In contrast, The Bulldog News is a private enterprise Free Press. Our editors promote standards that will
foster good news writing. Objectivity purists often insist that reporters must go beyond the facts which obtrude into the news. U.S. news writers seem to have settled upon
what is called an objective interpretative treatment of news and opinion columns. It is interpretative to the extent that good
reporters do seek related facts and opinion beyond those which merely obtrude into the news momentarily. They are objective to the extent that opinions are
attributed to sources, not stated as facts.

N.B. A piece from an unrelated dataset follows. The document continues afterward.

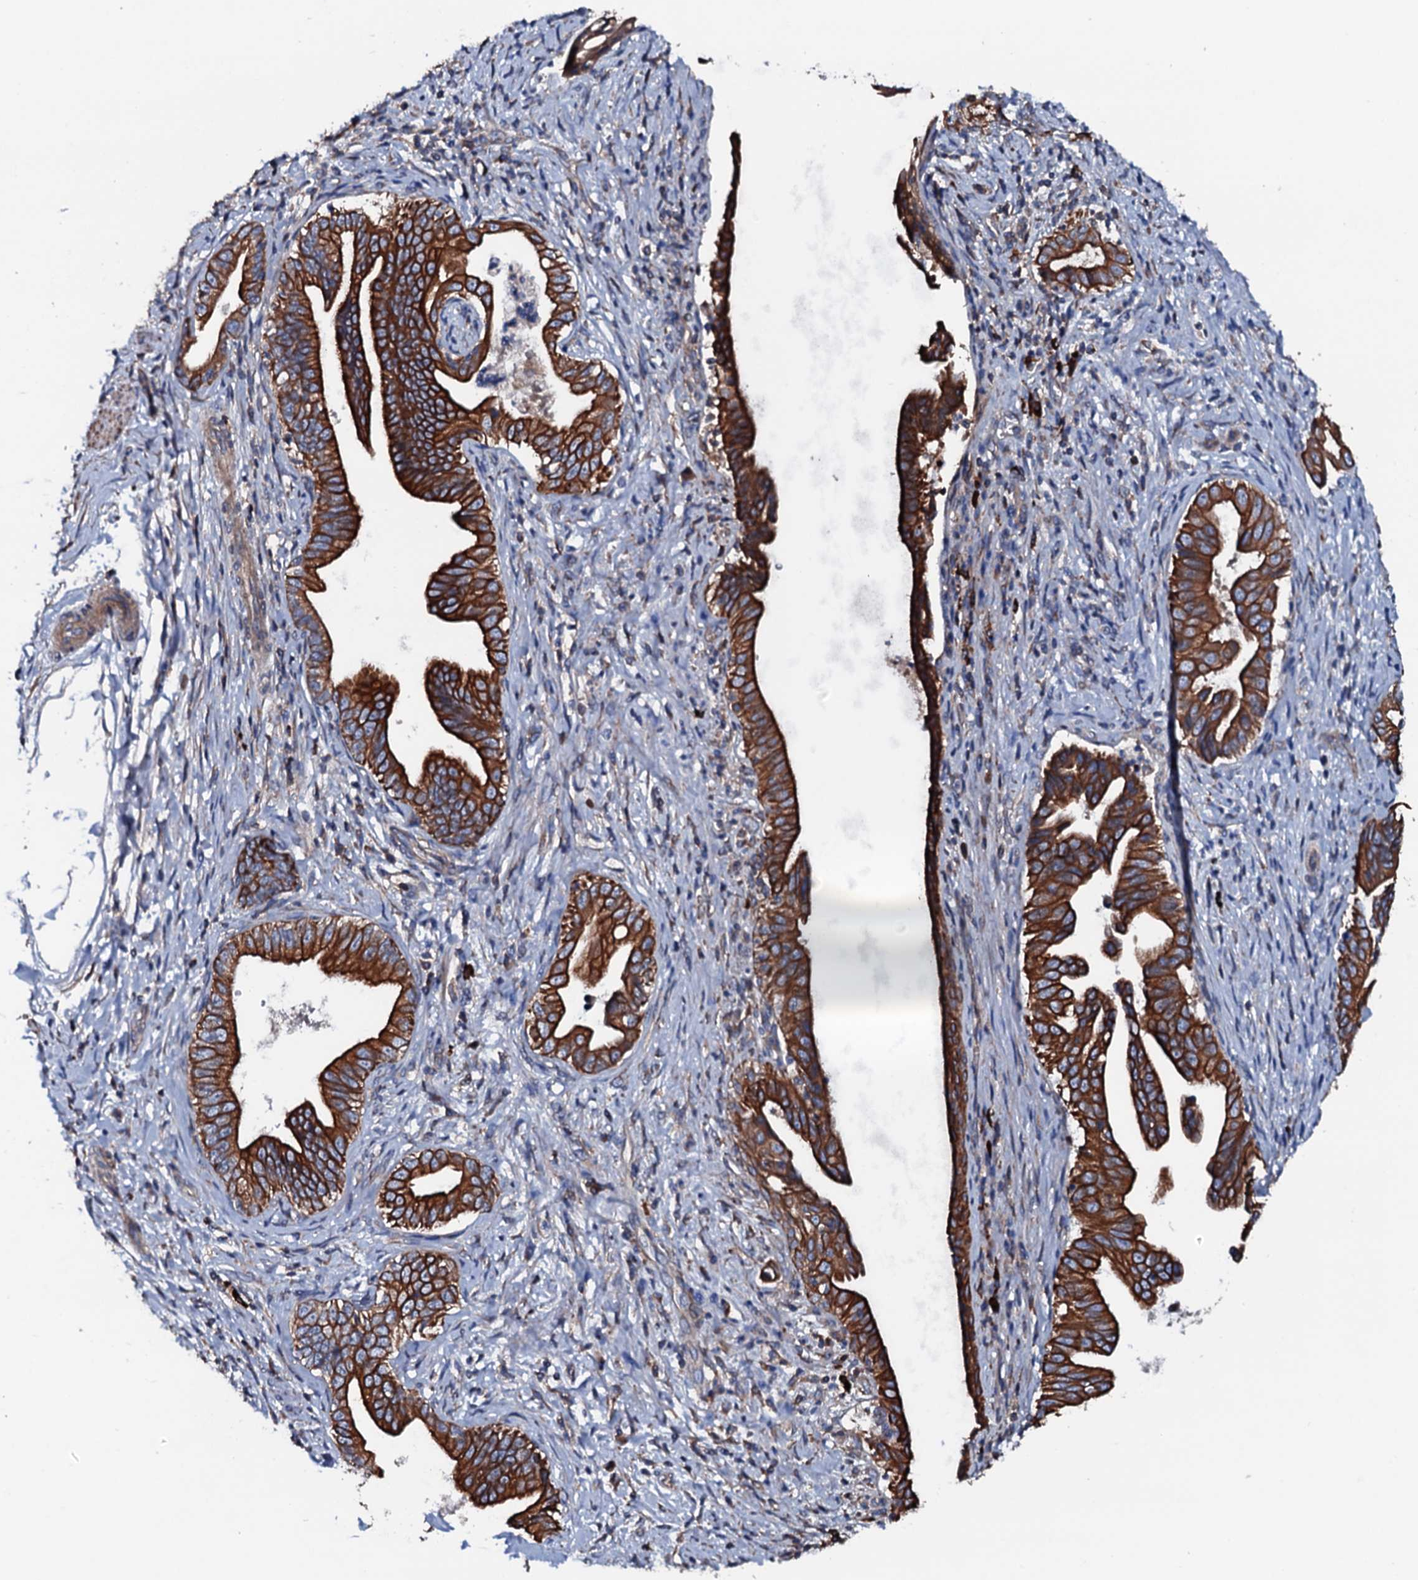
{"staining": {"intensity": "strong", "quantity": ">75%", "location": "cytoplasmic/membranous"}, "tissue": "pancreatic cancer", "cell_type": "Tumor cells", "image_type": "cancer", "snomed": [{"axis": "morphology", "description": "Adenocarcinoma, NOS"}, {"axis": "topography", "description": "Pancreas"}], "caption": "Tumor cells display high levels of strong cytoplasmic/membranous positivity in about >75% of cells in human pancreatic adenocarcinoma.", "gene": "NEK1", "patient": {"sex": "female", "age": 55}}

Since American press freedoms rest ultimately upon public opinion, the Bulldog News is concerned
with pressures on that opinion and how pressures are brought to bear on news
and opinion writers. Pressure tactics seeks to stifle freedom of expression, shift, shape, and modify the factual content and the writer's interests and opinions, first in the student publication, and then in newspapers of general circulation.
For these reasons, The Bulldog Newspaper Foundation has sponsored the Bulldog News
since 1958, and reports it has achieved a better level of tolerance toward press freedom. There are promising signs of greater success at
the millennium, however, with growing acceptance of legitimate on-line news publication through world-wide distrubtion on Web Portal's Hitch Hiker's Guide to Cyberspace!
[Editor's Note: The Bulldog Newspaper is a member student news organization of U-Wire. Amy Wiliams' daily column has a weekly average readership of slightly more than 97,000 with
a value added content distribution of nearly 300,000 through the U-WIRE news service.]